**ЗАДАНИЕ**
Перепишите в виде таблицы Markdown строки записей от строки с «Una publicación compartida por» до строки с «Géminis le da» включительно, пропустив пустые. Столбцы назовите «№» и «Строка».

**МАТЕРИАЛ ДЛЯ ОБРАБОТКИ**
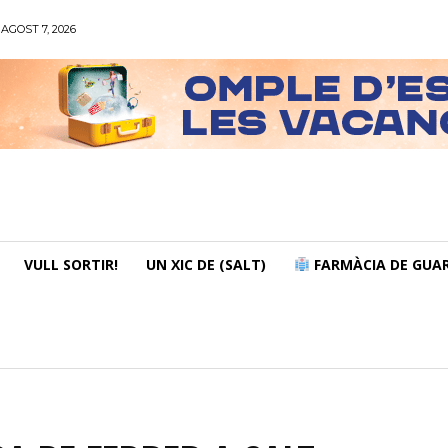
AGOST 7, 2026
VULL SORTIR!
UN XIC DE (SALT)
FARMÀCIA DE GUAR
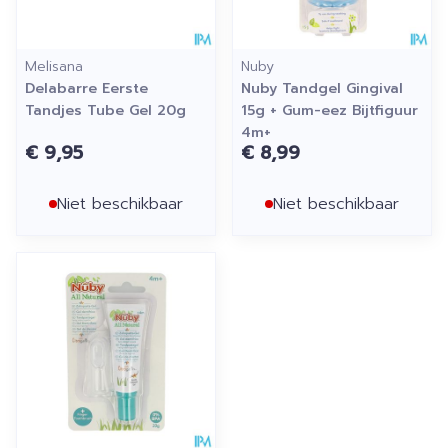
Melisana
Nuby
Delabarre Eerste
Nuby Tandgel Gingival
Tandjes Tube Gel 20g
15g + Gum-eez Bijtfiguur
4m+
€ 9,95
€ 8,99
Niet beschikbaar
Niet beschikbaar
...
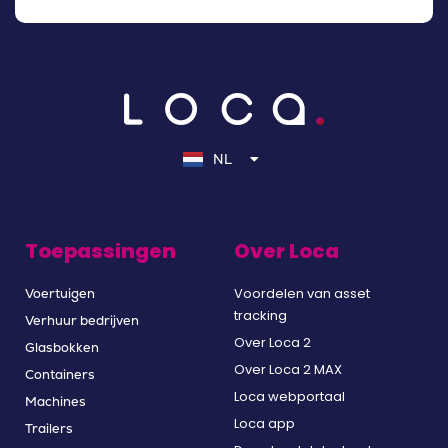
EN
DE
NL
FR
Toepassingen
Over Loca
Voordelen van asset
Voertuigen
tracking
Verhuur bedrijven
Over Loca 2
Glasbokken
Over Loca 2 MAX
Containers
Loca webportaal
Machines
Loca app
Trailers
...
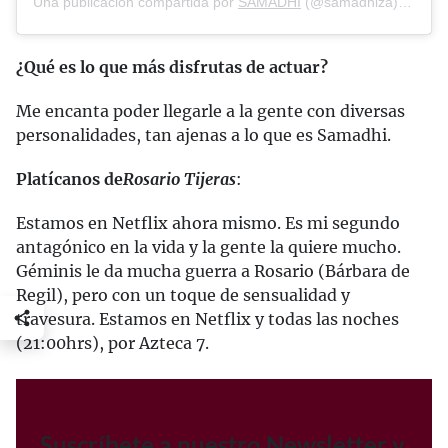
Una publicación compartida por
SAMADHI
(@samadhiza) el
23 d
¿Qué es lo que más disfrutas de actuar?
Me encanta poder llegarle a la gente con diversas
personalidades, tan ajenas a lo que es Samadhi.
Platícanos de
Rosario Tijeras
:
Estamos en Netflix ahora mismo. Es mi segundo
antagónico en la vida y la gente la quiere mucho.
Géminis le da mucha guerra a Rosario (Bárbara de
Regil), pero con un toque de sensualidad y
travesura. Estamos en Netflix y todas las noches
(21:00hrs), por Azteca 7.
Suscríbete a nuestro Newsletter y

**ОТВЕТ НА ЗАДАНИЕ**
| № | Строка |
|---|---|
| 1 | Una publicación compartida por |
| 2 | SAMADHI |
| 3 | (@samadhiza) el |
| 4 | 23 d |
| 5 | ¿Qué es lo que más disfrutas de actuar? |
| 6 | Me encanta poder llegarle a la gente con diversas |
| 7 | personalidades, tan ajenas a lo que es Samadhi. |
| 8 | Platícanos de |
| 9 | Rosario Tijeras |
| 10 | : |
| 11 | Estamos en Netflix ahora mismo. Es mi segundo |
| 12 | antagónico en la vida y la gente la quiere mucho. |
| 13 | Géminis le da mucha guerra a Rosario (Bárbara de |